Task objective:
Each line of the material must be reproduced exactly; pictures stay out.

Data shown: Begin

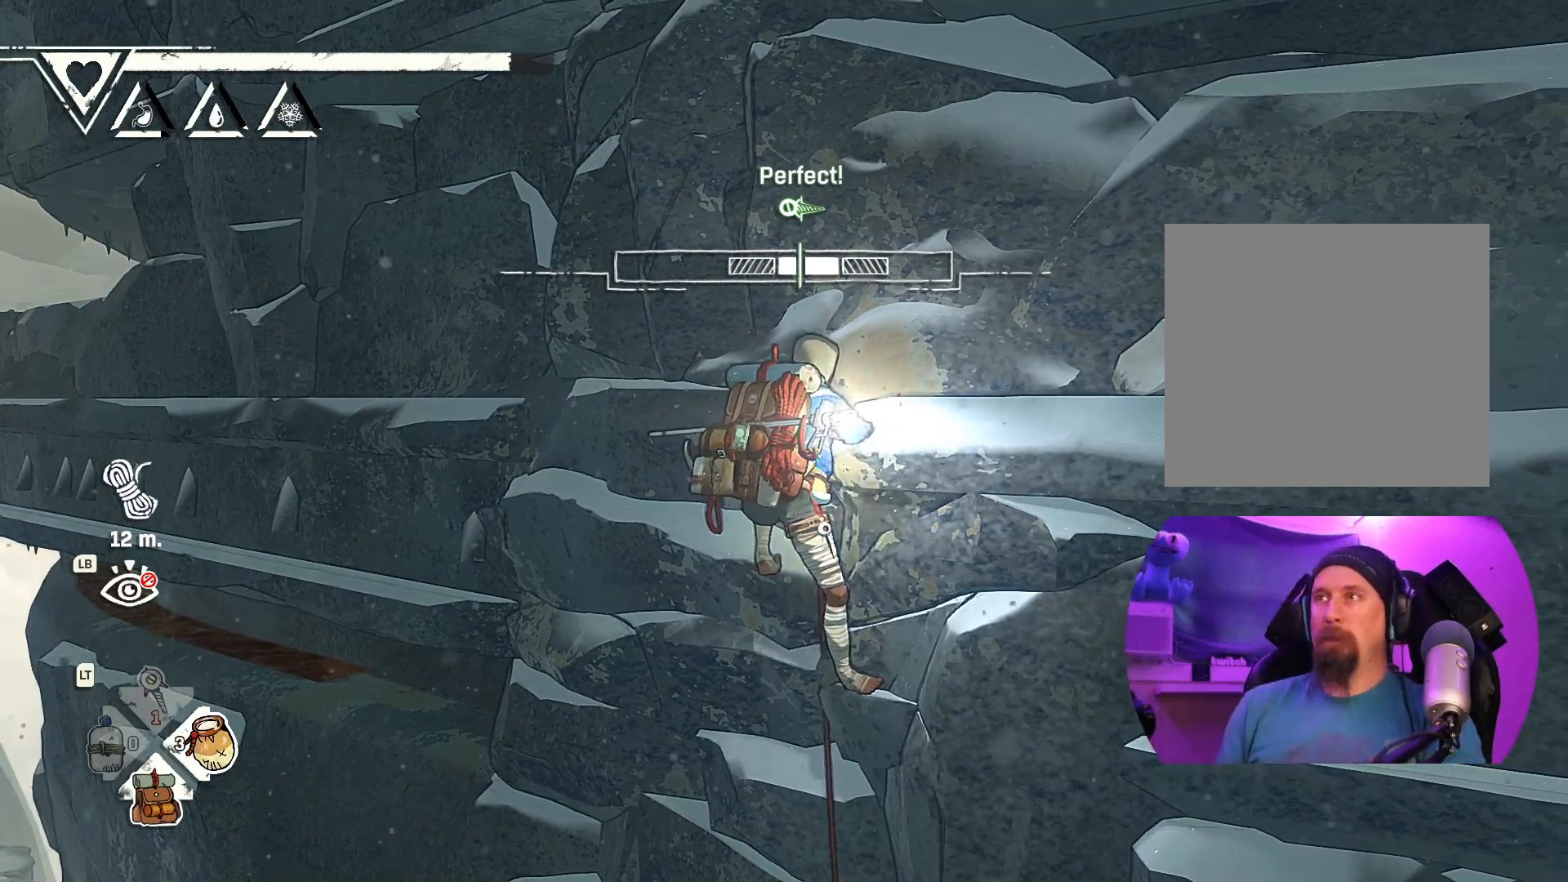
{"buttons": [], "left_stick": "center", "right_stick": "center", "events": []}
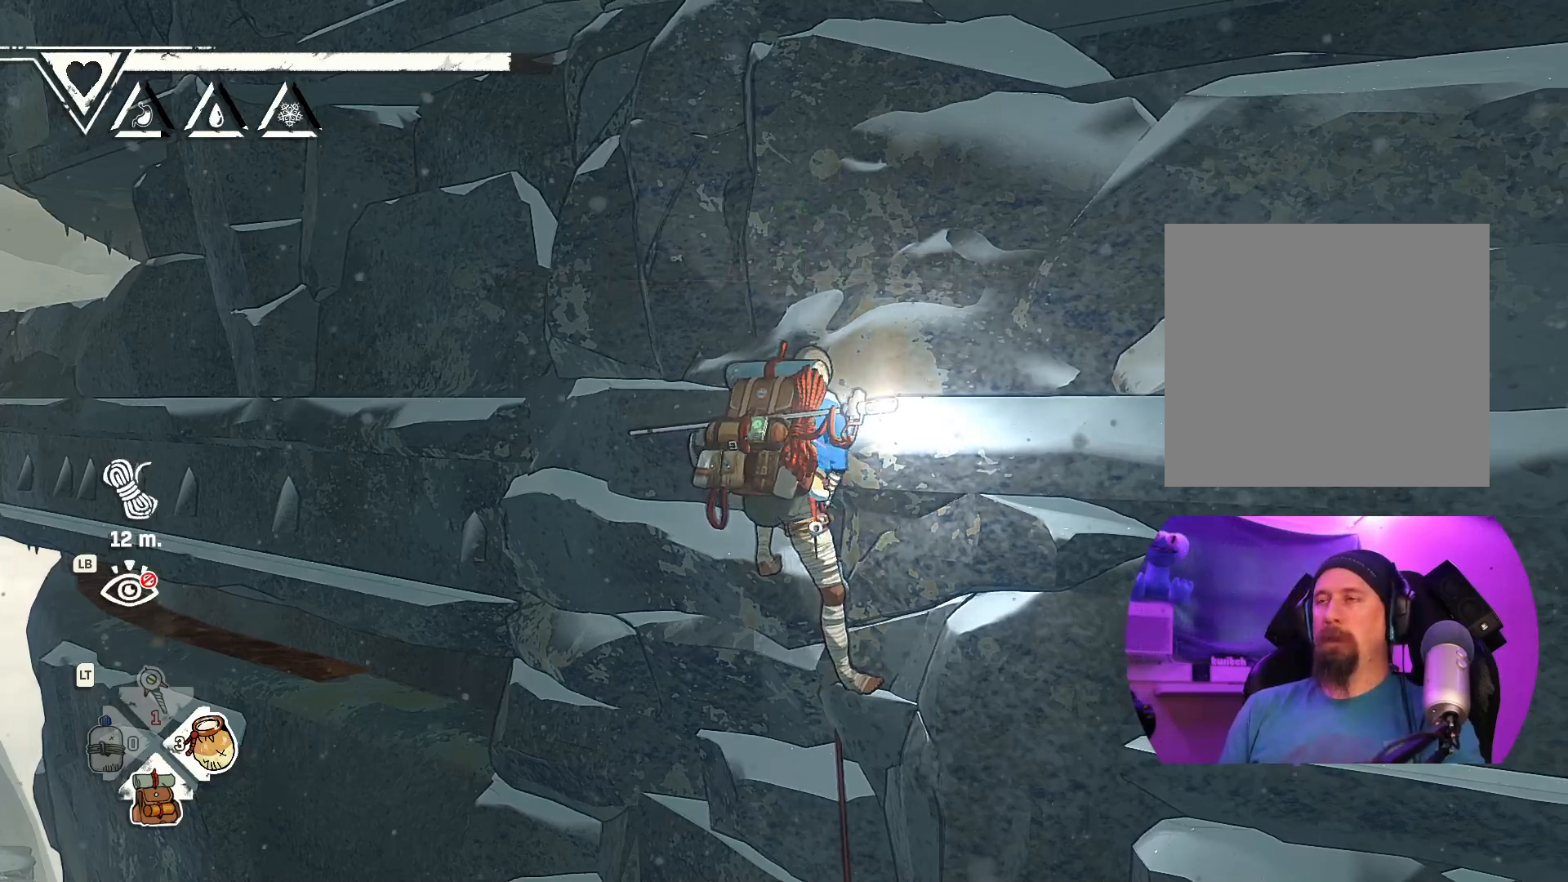
{"buttons": [], "left_stick": "center", "right_stick": "center", "events": []}
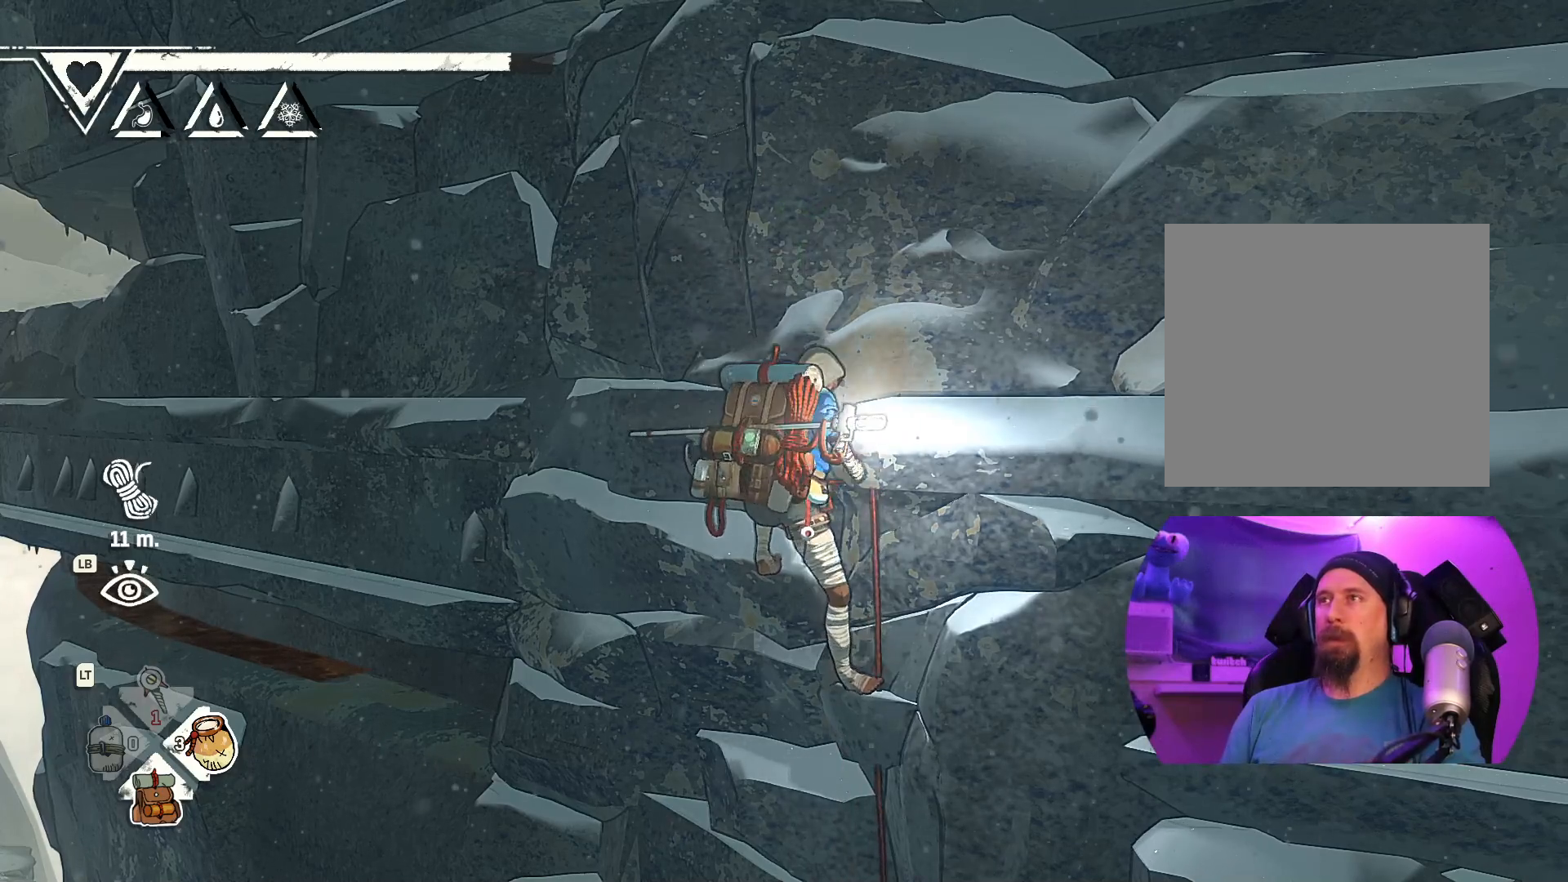
{"buttons": [], "left_stick": "center", "right_stick": "center", "events": []}
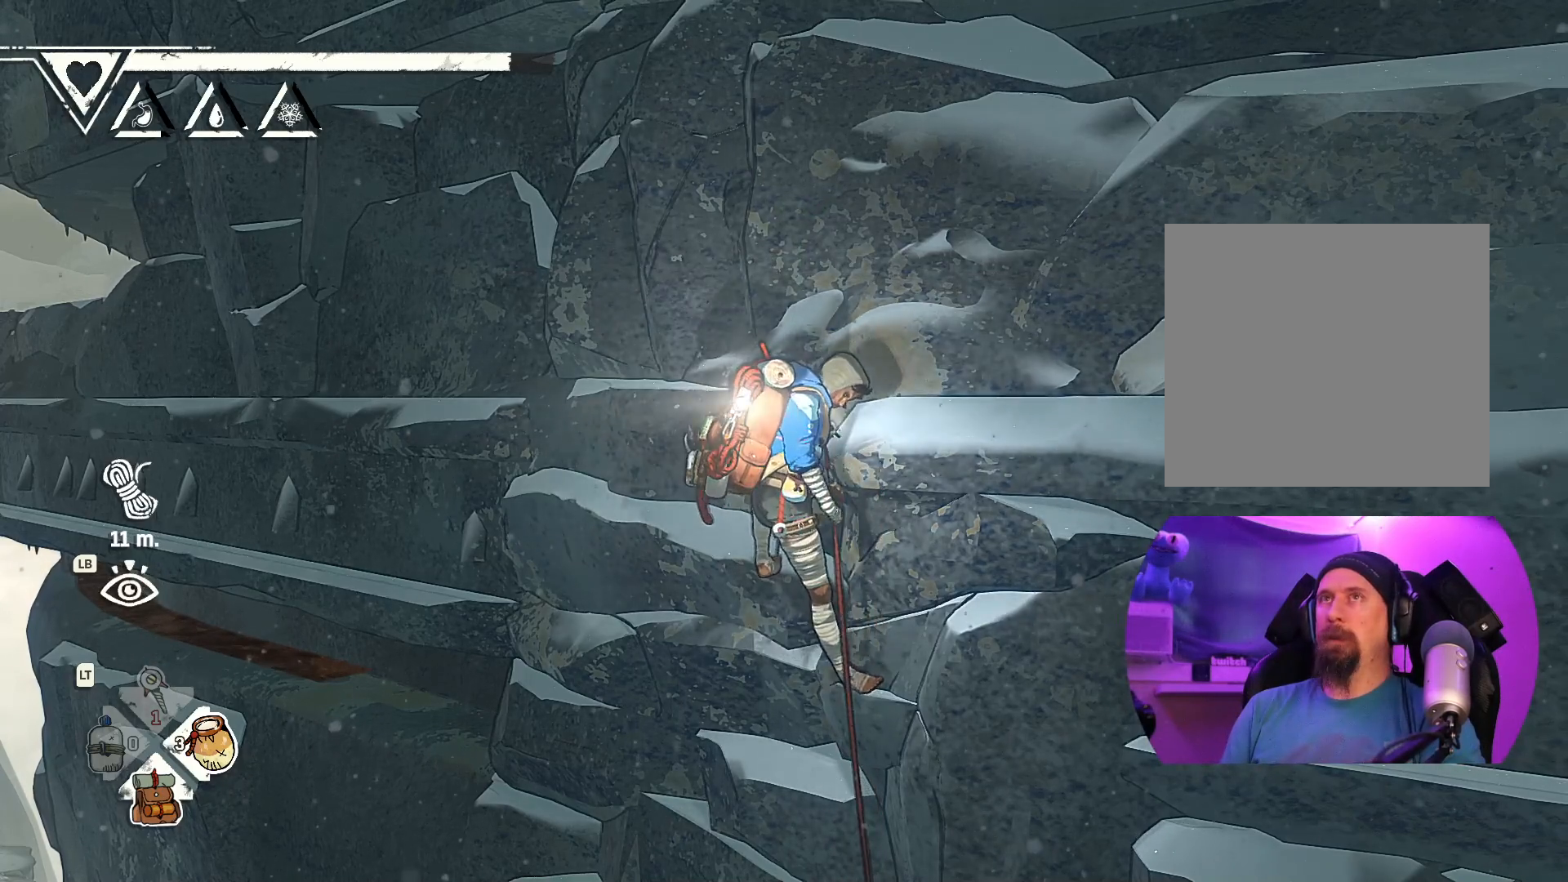
{"buttons": [], "left_stick": "center", "right_stick": "center", "events": []}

Data shown: End

Expected answer:
{"buttons": [], "left_stick": "center", "right_stick": "center", "events": []}
{"buttons": [], "left_stick": "center", "right_stick": "center", "events": []}
{"buttons": [], "left_stick": "center", "right_stick": "center", "events": []}
{"buttons": [], "left_stick": "center", "right_stick": "center", "events": []}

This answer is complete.